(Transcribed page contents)

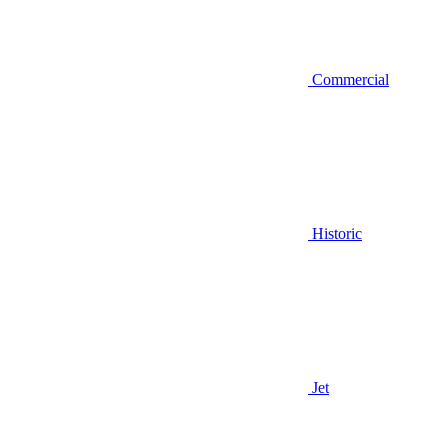
Commercial
Historic
Jet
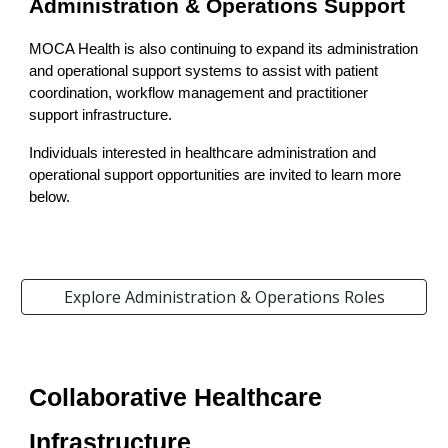
Administration & Operations Support
MOCA Health is also continuing to expand its administration
and operational support systems to assist with patient
coordination, workflow management and practitioner
support infrastructure.
Individuals interested in healthcare administration and
operational support opportunities are invited to learn more
below.
Explore Administration & Operations Roles
Collaborative Healthcare
Infrastructure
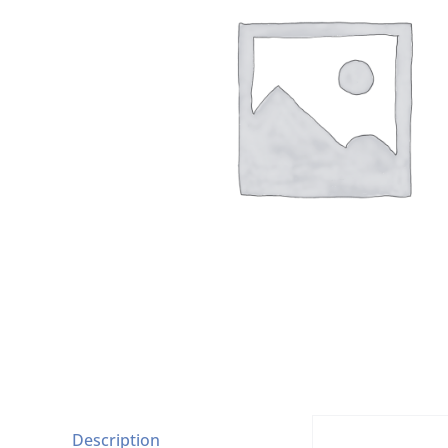
Description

Work instructions: Copy every entry exactly, leaving out the pictures.

Your solution:
Commercial
Historic
Jet
Administration & Operations Support
MOCA Health is also continuing to expand its administration
and operational support systems to assist with patient
coordination, workflow management and practitioner
support infrastructure.
Individuals interested in healthcare administration and
operational support opportunities are invited to learn more
below.
Explore Administration & Operations Roles
Collaborative Healthcare
Infrastructure
Description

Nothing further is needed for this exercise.